Student Sheet 3.3.B: How does the body break down, absorb, and use proteins?
Student Sheet 3.3.C: How can I get all the molecules I need to make body proteins?
Student Sheet 3.3.D: Moving carbohydrates from foods into the body
Student Sheet 3.3.E: Why does drinking milk make some people sick?
Per class
Computer with projector
Markers
1 bottle lactase drops
5 mL of regular cow milk
5 mL of lactose-free cow milk
2 test tubes, with caps, that can hold at least 20 mL of liquid
Test tube rack
2 pipettes
2 index cards
4 glucose test strips (urinalysis test strips, not blood sugar test strips)
Per group
Chart paper
Preparation
Clear a space in your classroom for students to display chart papers.
Test run the lactase activity demonstration with your glucose strips and lactase drops before class.
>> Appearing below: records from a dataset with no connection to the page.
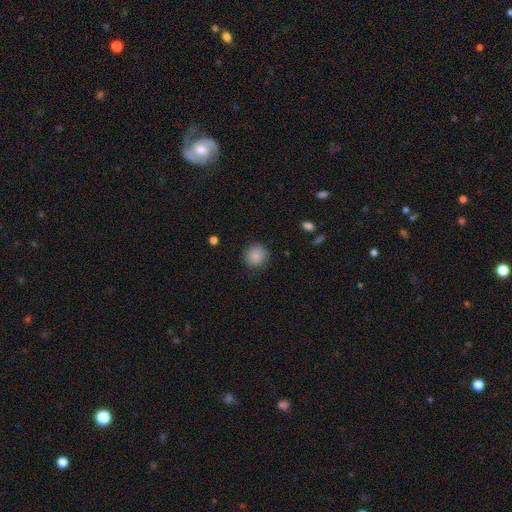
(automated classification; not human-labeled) Smooth or featured?
  - smooth: 86% *
  - star or artifact: 8%
  - featured or disk: 6%
How rounded?
  - round: 90% *
  - in between: 9%
  - cigar-shaped: 1%
Merging?
  - none: 83% *
  - minor disturbance: 12%
  - major disturbance: 4%
  - merger: 1%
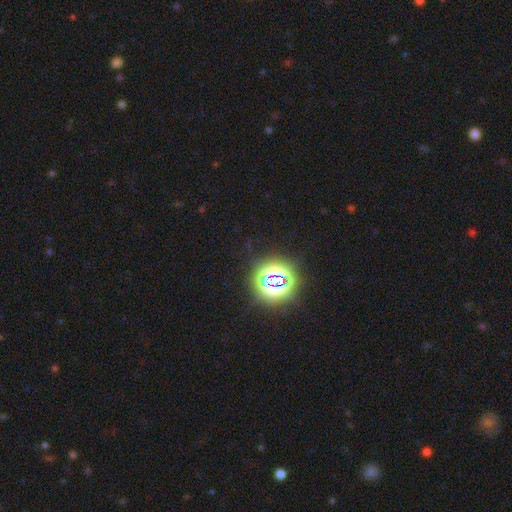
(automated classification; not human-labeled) The model was most divided on "smooth or featured": star or artifact: 83%, smooth: 12%, featured or disk: 5%.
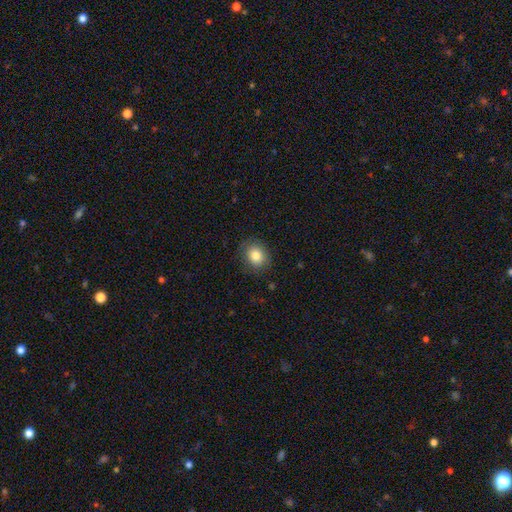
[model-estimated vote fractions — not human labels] smooth-or-featured: smooth: 83% | star or artifact: 10% | featured or disk: 7%
  how-rounded: round: 66% | in between: 33% | cigar-shaped: 1%
  merging: none: 85% | minor disturbance: 11% | major disturbance: 3% | merger: 1%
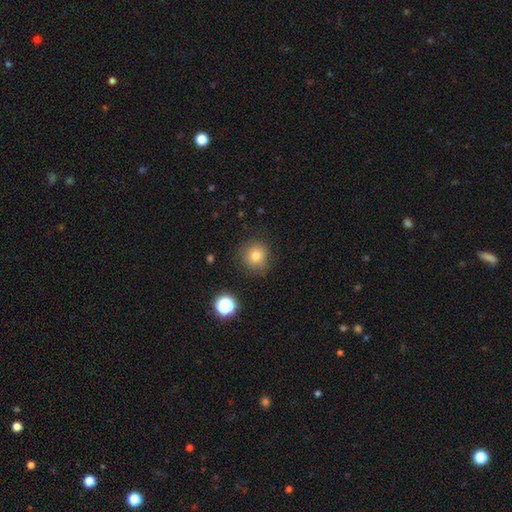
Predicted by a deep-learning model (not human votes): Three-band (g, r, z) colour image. It shows a smooth galaxy with no disk features (79%) that is round (91%). Merging: none (84%).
Different brands can perform differently, and you may decide to adjust the timing and quantities of milk and lactase drops accordingly.
Make copies of student sheets.
ADDITIONAL CONTENT BACKGROUND FOR THE TEACHER
While we often think of food as providing energy, which it does, food also provides the very matter that makes up our bodies as we grow, develop, and maintain all the structures making up our bodies. Aside from water, our bodies are mostly made of proteins, fats, and carbohydrates. Similarly, plant- and animal-based foods are mostly made up of proteins, fats, and carbohydrates, but not the exact same ones needed to make a human body. When we consume foods, chemical reactions occur that break these large molecules down into smaller subunits, which our bodies can then flexibly combine to create exactly the molecules it needs to live, grow, and repair.
NAVIGATE
PURPOSE | To maintain coherence and continuity
Students prepare science notebooks for class.
Students should turn to a new page in their science notebooks and write a heading that includes the date and “Lesson 3.”
Students review their ideas from the previous lesson.
Display Slide A. Ask students to consider the ideas and questions we came up with in the last lesson. You might encourage students to look back in their science notebooks.
Students share their initial ideas about how food molecules become part of our body.
Display Slide B. Remind students that in Lesson 2, we figured out that food was made of different large molecules (macromolecules) and that some atoms from food are incorporated into our bodies. We wondered how atoms from food molecules became part of our bodies. Ask students to briefly discuss their initial ideas with a partner.
Students co-construct the lesson question.
Based on the preceding discussion, ask students what they think will be important to figure out next. Using their language, capture a question that is similar to: How does some matter from our food become part of our bodies? and write the question on a whiteboard or other publicly visible space. Have students open their science notebooks to a new page and write the date and “Lesson 3,” then record the lesson question on that page.
Students consider how a single-food diet can provide the necessary matter to support human growth and development.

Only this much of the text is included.